__Task list__
**a)** Answer these questions using the film notes:
(i) Who brings the mule into the classroom?
(ii) What does Brisbane's mother want her son to be?
(iii) According to the payroll ledger, on what date did Robert Burns and Harry Arras both work?
**b)** Pick up the film notes where they stop and continue them.

Pete the Pup III as "Pete" aka "Petey"
Supporting role. He follows Wheezer to school and perches himself on the teacher's desk.
mule 111
Small part. Brisbane brings this mule into the classroom. Maltin & Bann list Dinah the Mule, but this is clearly a new mule.
skunk 014
Bit part. Marmalade brings this skunk into the classroom. Presumably the same skunk as seen before.
Bit part. The MGM lion appears at the opening of the film.
Can you spot the bug crawling on "Bobby"?

the adults:

June Marlowe as "June Crabtree" aka "Miss Crabtree" aka "Crabby"
Featured role. It's the first day of school, and she has the challenge of dealing with Brisbane.
Otto Fries as the blacksmith
Small part. He talks with Brisbane about a kid he knew that got expelled.
May Wallace as Wheezer's mother
Small part. She tells Wheezer to leave Pete at home.
Lyle Tayo as Brisbane's mother
Small part. She wants her son to be president.
Harry Bernard as the fruit vendor
Small part. He watches as Wheezer walks off with some free apples.
other adults
The film doesn't present us with any additional adults, but the payroll ledger reveals a few more. Both H. J. Garner and W. G. Redican worked on Oct. 2nd. Also, Robert Burns and Harry Arras both worked on Oct. 10th.
in still images
Three portraits are hanging above Miss Crabtree's desk, one of which is of George Washington.

the music:

"Fanfare" by Leroy Shield
This is played over the MGM lion.
"Good Old Days" by Leroy Shield
Copyrighted Jan. 10, 1931.
(A1.) This is played over the opening titles, and continues as we're introduced to Miss Crabtree, Stymie and Marmalade. It's played again, and mostly repeated as Brisbane sets up his pranks in the classroom and with the other kids. One verse is repeated as Marmalade brings the skunk into the classroom.

__Dataset section__
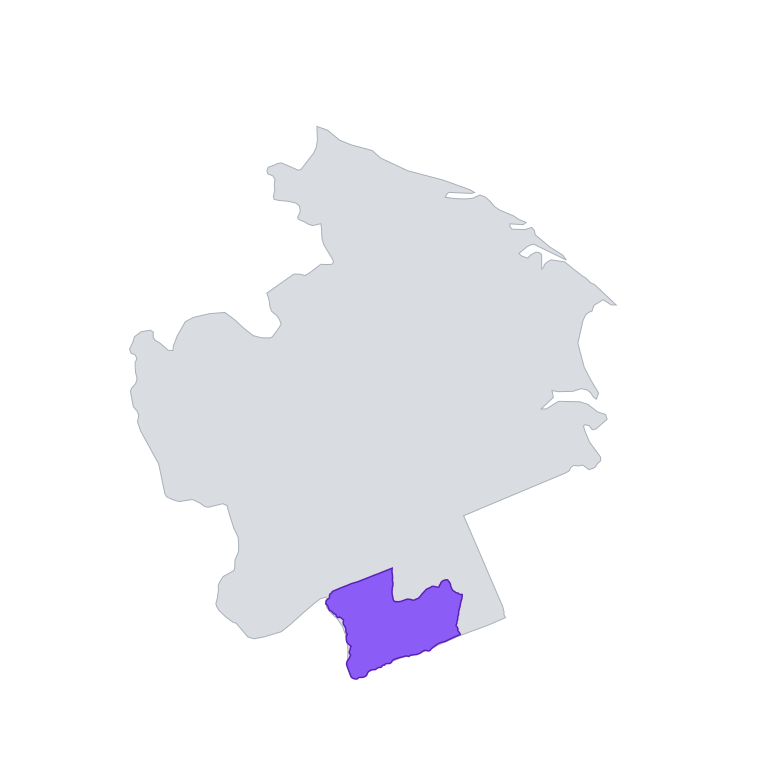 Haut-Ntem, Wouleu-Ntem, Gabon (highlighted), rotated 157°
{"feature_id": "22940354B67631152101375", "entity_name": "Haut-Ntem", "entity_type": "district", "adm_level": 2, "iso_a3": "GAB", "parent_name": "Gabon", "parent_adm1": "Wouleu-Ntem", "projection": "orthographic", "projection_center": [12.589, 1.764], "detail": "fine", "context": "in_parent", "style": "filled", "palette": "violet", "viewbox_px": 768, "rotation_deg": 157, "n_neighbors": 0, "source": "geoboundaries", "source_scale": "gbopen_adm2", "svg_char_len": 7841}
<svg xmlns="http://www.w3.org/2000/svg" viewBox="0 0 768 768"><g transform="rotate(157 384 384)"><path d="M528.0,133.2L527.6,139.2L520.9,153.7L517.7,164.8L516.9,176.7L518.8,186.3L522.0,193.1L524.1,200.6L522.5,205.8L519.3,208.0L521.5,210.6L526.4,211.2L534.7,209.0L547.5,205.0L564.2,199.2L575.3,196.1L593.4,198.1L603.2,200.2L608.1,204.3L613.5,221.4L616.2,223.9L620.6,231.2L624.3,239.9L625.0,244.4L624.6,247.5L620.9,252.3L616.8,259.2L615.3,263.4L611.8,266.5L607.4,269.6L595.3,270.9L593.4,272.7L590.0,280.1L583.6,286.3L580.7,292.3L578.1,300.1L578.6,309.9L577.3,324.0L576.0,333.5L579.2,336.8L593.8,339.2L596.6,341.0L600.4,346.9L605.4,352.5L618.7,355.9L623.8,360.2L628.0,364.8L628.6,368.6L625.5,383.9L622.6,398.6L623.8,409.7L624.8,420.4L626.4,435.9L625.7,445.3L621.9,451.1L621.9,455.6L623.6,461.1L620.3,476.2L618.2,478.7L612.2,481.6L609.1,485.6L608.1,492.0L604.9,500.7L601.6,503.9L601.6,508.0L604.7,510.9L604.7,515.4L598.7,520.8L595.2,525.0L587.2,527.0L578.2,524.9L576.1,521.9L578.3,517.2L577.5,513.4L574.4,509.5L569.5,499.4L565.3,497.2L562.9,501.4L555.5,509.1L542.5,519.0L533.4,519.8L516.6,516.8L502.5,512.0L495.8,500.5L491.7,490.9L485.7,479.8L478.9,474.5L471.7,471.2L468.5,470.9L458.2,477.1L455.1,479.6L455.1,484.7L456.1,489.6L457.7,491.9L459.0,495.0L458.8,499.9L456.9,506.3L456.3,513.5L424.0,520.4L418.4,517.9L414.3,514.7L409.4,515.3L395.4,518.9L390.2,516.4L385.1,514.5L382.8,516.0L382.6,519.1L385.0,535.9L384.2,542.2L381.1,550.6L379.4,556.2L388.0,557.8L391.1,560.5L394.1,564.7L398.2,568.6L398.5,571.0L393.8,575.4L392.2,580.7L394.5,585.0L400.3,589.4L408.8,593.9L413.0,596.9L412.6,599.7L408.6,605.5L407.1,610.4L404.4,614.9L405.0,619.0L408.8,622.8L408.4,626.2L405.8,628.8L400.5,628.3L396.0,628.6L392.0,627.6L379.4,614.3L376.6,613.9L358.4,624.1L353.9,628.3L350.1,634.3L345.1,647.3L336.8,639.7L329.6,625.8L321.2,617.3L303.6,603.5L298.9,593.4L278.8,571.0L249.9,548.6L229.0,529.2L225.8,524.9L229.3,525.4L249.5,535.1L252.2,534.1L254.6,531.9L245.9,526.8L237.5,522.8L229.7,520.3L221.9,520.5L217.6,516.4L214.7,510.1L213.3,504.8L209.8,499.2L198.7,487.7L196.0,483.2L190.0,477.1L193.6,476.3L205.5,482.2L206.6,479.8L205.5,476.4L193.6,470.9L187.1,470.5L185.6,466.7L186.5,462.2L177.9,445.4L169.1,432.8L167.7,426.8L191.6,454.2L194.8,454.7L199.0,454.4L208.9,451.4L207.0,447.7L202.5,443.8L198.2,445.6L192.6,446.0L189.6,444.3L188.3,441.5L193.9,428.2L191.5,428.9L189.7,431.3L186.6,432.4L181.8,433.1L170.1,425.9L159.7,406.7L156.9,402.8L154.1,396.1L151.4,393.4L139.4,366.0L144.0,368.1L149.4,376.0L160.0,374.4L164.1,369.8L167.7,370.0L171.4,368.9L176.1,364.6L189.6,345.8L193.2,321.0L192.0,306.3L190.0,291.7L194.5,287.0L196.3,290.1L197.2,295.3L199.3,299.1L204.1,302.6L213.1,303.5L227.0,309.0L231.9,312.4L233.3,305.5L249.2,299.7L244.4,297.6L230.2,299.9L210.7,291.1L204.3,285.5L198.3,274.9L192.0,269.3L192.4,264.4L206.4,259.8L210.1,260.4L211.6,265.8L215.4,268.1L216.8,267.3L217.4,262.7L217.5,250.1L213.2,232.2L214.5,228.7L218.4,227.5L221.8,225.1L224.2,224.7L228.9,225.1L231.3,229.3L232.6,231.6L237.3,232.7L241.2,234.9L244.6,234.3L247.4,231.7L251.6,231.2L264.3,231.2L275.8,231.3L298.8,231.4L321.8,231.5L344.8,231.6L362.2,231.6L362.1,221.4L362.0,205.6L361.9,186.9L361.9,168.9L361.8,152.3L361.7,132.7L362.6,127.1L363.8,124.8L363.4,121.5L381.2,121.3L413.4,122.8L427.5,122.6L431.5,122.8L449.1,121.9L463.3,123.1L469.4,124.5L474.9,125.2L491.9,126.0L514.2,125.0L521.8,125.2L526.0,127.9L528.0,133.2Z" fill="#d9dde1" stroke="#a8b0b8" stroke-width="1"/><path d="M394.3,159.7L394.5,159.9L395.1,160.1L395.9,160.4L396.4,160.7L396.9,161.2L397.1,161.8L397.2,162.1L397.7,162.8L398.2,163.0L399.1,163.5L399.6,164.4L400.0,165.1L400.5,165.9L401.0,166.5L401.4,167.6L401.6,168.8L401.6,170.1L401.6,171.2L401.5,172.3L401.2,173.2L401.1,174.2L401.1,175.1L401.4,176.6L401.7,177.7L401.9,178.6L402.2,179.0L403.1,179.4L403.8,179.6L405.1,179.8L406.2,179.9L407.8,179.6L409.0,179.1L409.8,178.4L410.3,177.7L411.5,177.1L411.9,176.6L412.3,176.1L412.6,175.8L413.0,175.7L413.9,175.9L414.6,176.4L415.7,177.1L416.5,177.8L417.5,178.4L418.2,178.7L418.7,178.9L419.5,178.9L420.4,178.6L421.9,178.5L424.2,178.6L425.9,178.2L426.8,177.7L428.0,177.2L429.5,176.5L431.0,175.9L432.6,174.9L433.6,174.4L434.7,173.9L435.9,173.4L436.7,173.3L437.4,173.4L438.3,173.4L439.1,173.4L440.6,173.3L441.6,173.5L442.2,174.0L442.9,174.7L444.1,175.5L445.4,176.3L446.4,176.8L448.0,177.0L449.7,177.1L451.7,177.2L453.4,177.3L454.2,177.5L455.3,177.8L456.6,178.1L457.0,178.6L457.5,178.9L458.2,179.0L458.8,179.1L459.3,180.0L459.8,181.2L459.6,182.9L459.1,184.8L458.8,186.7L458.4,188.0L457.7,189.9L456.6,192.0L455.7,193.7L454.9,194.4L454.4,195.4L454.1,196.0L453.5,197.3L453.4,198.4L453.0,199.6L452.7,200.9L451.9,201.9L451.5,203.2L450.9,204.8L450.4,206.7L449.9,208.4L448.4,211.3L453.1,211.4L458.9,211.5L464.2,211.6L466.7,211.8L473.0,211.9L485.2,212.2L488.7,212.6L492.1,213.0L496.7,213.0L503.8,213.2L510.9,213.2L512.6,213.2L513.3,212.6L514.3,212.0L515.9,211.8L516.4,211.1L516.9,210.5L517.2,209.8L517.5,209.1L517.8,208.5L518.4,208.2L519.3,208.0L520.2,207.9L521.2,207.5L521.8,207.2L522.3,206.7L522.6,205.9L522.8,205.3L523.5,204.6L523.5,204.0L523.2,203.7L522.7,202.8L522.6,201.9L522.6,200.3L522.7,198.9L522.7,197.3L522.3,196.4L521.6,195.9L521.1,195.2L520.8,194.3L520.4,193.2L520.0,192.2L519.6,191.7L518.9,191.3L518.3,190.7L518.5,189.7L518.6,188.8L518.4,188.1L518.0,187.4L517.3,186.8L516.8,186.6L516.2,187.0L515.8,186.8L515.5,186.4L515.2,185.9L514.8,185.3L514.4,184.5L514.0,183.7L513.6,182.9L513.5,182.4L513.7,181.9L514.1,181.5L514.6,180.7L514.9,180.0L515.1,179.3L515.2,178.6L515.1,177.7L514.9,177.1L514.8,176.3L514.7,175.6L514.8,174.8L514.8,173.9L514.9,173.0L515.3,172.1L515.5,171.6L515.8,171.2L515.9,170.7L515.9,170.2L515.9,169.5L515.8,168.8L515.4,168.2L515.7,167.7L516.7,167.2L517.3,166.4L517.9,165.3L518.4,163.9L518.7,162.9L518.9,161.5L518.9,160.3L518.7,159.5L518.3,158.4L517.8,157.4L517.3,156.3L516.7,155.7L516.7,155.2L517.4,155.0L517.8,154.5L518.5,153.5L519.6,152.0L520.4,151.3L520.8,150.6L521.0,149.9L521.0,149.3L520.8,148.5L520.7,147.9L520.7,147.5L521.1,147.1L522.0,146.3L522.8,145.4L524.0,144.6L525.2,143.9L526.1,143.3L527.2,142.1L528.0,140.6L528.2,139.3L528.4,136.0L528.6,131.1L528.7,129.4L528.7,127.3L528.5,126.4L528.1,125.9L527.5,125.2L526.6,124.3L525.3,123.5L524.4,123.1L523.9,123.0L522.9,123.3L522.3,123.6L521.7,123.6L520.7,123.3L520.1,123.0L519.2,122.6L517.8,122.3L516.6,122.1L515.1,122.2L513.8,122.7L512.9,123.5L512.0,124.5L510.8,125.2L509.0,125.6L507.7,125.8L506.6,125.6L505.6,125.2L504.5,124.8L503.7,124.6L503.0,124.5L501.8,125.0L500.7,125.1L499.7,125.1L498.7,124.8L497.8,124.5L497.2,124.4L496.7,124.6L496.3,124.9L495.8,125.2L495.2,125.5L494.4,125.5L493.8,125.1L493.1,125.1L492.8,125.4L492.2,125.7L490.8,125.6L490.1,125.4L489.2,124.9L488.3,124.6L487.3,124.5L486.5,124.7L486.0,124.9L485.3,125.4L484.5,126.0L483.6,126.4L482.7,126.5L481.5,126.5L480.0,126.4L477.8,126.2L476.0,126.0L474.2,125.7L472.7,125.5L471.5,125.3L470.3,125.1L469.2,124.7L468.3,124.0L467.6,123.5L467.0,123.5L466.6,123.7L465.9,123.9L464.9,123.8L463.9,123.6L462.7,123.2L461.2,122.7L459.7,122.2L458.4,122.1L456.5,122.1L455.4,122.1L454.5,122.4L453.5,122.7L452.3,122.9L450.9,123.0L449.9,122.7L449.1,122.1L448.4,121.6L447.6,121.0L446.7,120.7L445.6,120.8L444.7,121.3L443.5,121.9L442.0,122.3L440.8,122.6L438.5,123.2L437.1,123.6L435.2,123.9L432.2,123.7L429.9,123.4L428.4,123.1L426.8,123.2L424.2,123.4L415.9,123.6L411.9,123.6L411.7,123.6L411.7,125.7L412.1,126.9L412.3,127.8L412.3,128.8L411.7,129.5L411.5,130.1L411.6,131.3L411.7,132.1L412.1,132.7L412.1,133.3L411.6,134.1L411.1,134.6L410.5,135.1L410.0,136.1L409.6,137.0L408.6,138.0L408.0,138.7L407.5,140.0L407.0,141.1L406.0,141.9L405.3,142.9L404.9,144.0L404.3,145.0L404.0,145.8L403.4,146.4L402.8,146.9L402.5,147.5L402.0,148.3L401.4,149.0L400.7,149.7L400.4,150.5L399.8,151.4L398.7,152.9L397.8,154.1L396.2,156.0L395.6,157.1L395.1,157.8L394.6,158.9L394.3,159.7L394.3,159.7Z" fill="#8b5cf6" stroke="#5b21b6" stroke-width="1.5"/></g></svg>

__Answers for the exercise__
**a)**
(i) Brisbane
(ii) President
(iii) Oct. 10th

**b)**
"Little Dancing Girl" by Leroy Shield
Copyrighted Jan. 10, 1931. Also known as "Dancing Girl" and "Dancing Girls." This is played and the middle part is partially repeated as we're introduced to Wheezer and Brisbane. It's played again as Miss Crabtree quizzes the students and Brisbane decides to learn the poem. This is the version reproduced on the first Beau Hunks CD.
"Bride's Song" by Leroy Shield
Most of this piece is played as Wheezer and Stymie are walking to school. Most of it is repeated as Brisbane returns to class and recites.
"Intermezzo" by Leroy Shield
About half of this piece is played as Wheezer gives up on trying to teach Stymie math.
"Candy Candy" by Leroy Shield
Copyrighted Dec. 23, 1930. This is played as Brisbane visits the blacksmith. The introduction is played as Sherwood recites the last verse of his poem.
"Antics" by Leroy Shield
A short part of this piece is played as the blacksmith gives Brisbane the idea to get expelled.
"Hide And Go Seek" by Leroy Shield
Copyrighted Dec. 23, 1930. A short part of this piece is played as Pete tries to play baseball. Another short part is played as Miss Crabtree chases the mule out of the classroom.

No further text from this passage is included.